Stored data ▸
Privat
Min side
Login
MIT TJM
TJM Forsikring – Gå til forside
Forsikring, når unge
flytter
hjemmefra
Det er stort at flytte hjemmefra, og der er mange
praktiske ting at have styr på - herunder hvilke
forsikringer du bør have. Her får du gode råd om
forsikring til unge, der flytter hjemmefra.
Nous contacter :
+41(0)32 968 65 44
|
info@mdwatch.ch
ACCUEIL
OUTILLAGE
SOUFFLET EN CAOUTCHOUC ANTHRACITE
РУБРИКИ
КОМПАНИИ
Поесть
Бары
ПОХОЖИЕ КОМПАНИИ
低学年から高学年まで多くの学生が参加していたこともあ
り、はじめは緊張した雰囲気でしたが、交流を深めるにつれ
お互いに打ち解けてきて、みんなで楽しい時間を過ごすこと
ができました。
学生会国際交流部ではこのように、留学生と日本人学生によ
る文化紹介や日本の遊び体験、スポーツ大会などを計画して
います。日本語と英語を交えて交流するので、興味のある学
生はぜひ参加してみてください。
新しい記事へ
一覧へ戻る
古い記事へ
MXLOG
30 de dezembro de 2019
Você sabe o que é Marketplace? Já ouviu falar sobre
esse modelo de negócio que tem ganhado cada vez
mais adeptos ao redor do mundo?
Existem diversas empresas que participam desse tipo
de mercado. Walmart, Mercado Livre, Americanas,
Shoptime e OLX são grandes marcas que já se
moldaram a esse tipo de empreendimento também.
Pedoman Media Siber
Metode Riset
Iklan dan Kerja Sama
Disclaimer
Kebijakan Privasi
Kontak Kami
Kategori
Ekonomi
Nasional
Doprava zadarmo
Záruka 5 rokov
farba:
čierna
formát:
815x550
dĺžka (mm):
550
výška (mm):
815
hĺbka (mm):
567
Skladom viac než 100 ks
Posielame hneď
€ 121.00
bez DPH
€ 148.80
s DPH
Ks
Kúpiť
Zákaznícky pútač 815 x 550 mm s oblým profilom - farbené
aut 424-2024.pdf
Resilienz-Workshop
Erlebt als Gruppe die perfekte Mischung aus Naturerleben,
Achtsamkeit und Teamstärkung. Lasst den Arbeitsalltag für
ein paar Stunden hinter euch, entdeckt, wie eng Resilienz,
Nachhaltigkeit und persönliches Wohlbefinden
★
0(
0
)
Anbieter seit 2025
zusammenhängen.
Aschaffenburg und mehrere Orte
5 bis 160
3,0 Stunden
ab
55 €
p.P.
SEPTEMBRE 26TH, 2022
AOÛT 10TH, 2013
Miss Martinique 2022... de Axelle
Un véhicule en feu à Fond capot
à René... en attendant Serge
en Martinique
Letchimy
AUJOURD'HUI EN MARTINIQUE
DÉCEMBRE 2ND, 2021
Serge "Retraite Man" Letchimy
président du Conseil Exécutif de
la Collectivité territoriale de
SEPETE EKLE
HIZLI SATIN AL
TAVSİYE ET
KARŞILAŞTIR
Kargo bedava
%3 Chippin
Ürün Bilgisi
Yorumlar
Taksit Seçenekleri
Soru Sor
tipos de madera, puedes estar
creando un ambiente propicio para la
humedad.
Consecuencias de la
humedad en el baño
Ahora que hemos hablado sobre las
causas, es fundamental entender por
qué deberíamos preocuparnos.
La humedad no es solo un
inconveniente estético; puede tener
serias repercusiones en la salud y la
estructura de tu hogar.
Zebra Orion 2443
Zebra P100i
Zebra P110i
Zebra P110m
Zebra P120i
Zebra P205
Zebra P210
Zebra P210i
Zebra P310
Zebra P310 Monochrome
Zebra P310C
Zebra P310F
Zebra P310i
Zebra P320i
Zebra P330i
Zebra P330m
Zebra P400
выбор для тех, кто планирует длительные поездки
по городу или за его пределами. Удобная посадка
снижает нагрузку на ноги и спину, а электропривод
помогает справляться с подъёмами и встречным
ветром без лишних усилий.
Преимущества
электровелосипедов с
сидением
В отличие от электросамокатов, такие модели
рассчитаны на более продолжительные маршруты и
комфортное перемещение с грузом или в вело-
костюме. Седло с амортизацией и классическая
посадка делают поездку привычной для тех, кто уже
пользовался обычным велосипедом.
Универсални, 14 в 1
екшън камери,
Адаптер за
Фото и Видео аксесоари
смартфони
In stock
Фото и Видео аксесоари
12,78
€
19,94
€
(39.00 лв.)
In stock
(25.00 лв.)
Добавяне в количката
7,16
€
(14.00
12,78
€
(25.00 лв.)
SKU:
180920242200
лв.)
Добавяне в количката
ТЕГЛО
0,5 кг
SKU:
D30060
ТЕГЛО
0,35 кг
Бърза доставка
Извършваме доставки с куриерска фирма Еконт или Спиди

Goal of the exercise ▸ Copy every line of the records above, keeping each one word for word and in its original order.

Answer box ▸
Privat
Min side
Login
MIT TJM
TJM Forsikring – Gå til forside
Forsikring, når unge
flytter
hjemmefra
Det er stort at flytte hjemmefra, og der er mange
praktiske ting at have styr på - herunder hvilke
forsikringer du bør have. Her får du gode råd om
forsikring til unge, der flytter hjemmefra.
Nous contacter :
+41(0)32 968 65 44
|
info@mdwatch.ch
ACCUEIL
OUTILLAGE
SOUFFLET EN CAOUTCHOUC ANTHRACITE
РУБРИКИ
КОМПАНИИ
Поесть
Бары
ПОХОЖИЕ КОМПАНИИ
低学年から高学年まで多くの学生が参加していたこともあ
り、はじめは緊張した雰囲気でしたが、交流を深めるにつれ
お互いに打ち解けてきて、みんなで楽しい時間を過ごすこと
ができました。
学生会国際交流部ではこのように、留学生と日本人学生によ
る文化紹介や日本の遊び体験、スポーツ大会などを計画して
います。日本語と英語を交えて交流するので、興味のある学
生はぜひ参加してみてください。
新しい記事へ
一覧へ戻る
古い記事へ
MXLOG
30 de dezembro de 2019
Você sabe o que é Marketplace? Já ouviu falar sobre
esse modelo de negócio que tem ganhado cada vez
mais adeptos ao redor do mundo?
Existem diversas empresas que participam desse tipo
de mercado. Walmart, Mercado Livre, Americanas,
Shoptime e OLX são grandes marcas que já se
moldaram a esse tipo de empreendimento também.
Pedoman Media Siber
Metode Riset
Iklan dan Kerja Sama
Disclaimer
Kebijakan Privasi
Kontak Kami
Kategori
Ekonomi
Nasional
Doprava zadarmo
Záruka 5 rokov
farba:
čierna
formát:
815x550
dĺžka (mm):
550
výška (mm):
815
hĺbka (mm):
567
Skladom viac než 100 ks
Posielame hneď
€ 121.00
bez DPH
€ 148.80
s DPH
Ks
Kúpiť
Zákaznícky pútač 815 x 550 mm s oblým profilom - farbené
aut 424-2024.pdf
Resilienz-Workshop
Erlebt als Gruppe die perfekte Mischung aus Naturerleben,
Achtsamkeit und Teamstärkung. Lasst den Arbeitsalltag für
ein paar Stunden hinter euch, entdeckt, wie eng Resilienz,
Nachhaltigkeit und persönliches Wohlbefinden
★
0(
0
)
Anbieter seit 2025
zusammenhängen.
Aschaffenburg und mehrere Orte
5 bis 160
3,0 Stunden
ab
55 €
p.P.
SEPTEMBRE 26TH, 2022
AOÛT 10TH, 2013
Miss Martinique 2022... de Axelle
Un véhicule en feu à Fond capot
à René... en attendant Serge
en Martinique
Letchimy
AUJOURD'HUI EN MARTINIQUE
DÉCEMBRE 2ND, 2021
Serge "Retraite Man" Letchimy
président du Conseil Exécutif de
la Collectivité territoriale de
SEPETE EKLE
HIZLI SATIN AL
TAVSİYE ET
KARŞILAŞTIR
Kargo bedava
%3 Chippin
Ürün Bilgisi
Yorumlar
Taksit Seçenekleri
Soru Sor
tipos de madera, puedes estar
creando un ambiente propicio para la
humedad.
Consecuencias de la
humedad en el baño
Ahora que hemos hablado sobre las
causas, es fundamental entender por
qué deberíamos preocuparnos.
La humedad no es solo un
inconveniente estético; puede tener
serias repercusiones en la salud y la
estructura de tu hogar.
Zebra Orion 2443
Zebra P100i
Zebra P110i
Zebra P110m
Zebra P120i
Zebra P205
Zebra P210
Zebra P210i
Zebra P310
Zebra P310 Monochrome
Zebra P310C
Zebra P310F
Zebra P310i
Zebra P320i
Zebra P330i
Zebra P330m
Zebra P400
выбор для тех, кто планирует длительные поездки
по городу или за его пределами. Удобная посадка
снижает нагрузку на ноги и спину, а электропривод
помогает справляться с подъёмами и встречным
ветром без лишних усилий.
Преимущества
электровелосипедов с
сидением
В отличие от электросамокатов, такие модели
рассчитаны на более продолжительные маршруты и
комфортное перемещение с грузом или в вело-
костюме. Седло с амортизацией и классическая
посадка делают поездку привычной для тех, кто уже
пользовался обычным велосипедом.
Универсални, 14 в 1
екшън камери,
Адаптер за
Фото и Видео аксесоари
смартфони
In stock
Фото и Видео аксесоари
12,78
€
19,94
€
(39.00 лв.)
In stock
(25.00 лв.)
Добавяне в количката
7,16
€
(14.00
12,78
€
(25.00 лв.)
SKU:
180920242200
лв.)
Добавяне в количката
ТЕГЛО
0,5 кг
SKU:
D30060
ТЕГЛО
0,35 кг
Бърза доставка
Извършваме доставки с куриерска фирма Еконт или Спиди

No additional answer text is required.